The Thai Journal of Veterinary Medicine


Leptin is a versatile important hormone that regulates several metabolic pathways, such as controlling body weight, feed intake, energy expenditure, immune function, and reproduction. This study was conducted to describe the single nucleotide polymorphisms (SNPs) within bovine leptin (LEP) gene, and their possible consequences on leptin structure and function in Holstein cattle. After collecting blood samples from 60 Holstein cattle, extracting their genomic DNA, two PCR-specific primers were designed. Both PCR and SSCP experiments were optimized and performed for each PCR fragment. Each different set of SSCP resolved bands was sequenced and analyzed. Two SSCP patterns representing two genotypes (AA, and AB) were detected with two alleles. Four SNPs were observed in this study, intronic, exonic synonymous, exonic non-synonymous, and nonsense SNP. All the observed SNPs were computationally analyzed using several bioinformatics tools. The most exciting novel SNP was a p.E115Ter nonsense mutation, which caused a premature termination of leptin and truncation of its last thirty-one amino acid residues. The deleted segment contained α-helix E, α-helix D, and Cyst146. Thus, it is strongly suggested that such mutation has a series of deleterious consequences, at least in terms of leptin receptor binding or its subsequent signaling activity.
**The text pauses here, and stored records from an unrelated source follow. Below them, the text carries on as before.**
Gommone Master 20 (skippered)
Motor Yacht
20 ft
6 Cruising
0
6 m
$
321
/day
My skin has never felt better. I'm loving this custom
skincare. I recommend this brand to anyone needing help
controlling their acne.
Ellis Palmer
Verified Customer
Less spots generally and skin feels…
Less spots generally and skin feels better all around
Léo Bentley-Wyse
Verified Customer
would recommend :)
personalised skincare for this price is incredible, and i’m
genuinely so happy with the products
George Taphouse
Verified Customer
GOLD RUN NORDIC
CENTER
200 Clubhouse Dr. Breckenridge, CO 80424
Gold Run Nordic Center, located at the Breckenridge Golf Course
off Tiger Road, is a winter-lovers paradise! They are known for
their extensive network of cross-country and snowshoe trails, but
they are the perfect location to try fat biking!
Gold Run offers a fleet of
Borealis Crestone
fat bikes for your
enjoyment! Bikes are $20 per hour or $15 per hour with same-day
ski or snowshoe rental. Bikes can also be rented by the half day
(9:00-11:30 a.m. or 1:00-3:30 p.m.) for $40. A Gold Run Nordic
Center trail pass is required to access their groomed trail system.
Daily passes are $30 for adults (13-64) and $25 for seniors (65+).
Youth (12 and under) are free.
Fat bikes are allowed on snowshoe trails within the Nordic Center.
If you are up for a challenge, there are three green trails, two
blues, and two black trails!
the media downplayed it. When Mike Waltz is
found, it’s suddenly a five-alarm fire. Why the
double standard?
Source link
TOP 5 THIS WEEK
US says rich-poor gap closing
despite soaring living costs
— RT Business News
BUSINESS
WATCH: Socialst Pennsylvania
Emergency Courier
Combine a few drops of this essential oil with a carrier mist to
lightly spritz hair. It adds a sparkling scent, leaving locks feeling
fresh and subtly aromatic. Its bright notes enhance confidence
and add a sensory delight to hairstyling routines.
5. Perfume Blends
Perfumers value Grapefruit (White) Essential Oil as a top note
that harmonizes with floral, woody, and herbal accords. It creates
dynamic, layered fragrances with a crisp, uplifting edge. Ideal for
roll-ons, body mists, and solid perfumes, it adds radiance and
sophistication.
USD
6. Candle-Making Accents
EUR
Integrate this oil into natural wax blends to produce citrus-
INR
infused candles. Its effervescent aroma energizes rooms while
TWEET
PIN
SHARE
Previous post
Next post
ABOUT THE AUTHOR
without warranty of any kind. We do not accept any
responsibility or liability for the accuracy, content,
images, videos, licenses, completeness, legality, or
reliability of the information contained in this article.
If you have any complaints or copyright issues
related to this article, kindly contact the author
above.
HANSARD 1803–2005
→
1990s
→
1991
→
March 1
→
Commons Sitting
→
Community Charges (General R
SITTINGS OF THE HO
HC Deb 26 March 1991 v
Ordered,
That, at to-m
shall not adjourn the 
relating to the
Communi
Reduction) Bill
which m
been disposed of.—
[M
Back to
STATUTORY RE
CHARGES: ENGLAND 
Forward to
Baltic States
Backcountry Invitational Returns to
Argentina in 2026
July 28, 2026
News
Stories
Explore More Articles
Nonetheless, such highly damaging mutation might not be abolished for the whole milk production trait in the studied cattle population. Although this study did not associate the observed mutations with production traits, it shows the findings of dramatic nonsense mutation, which might be important in future studies, and laid the basis for further association analyses needed to evaluate the potential use of this truncation as genetic hallmarks of the highly economically important Holstein cattle breed.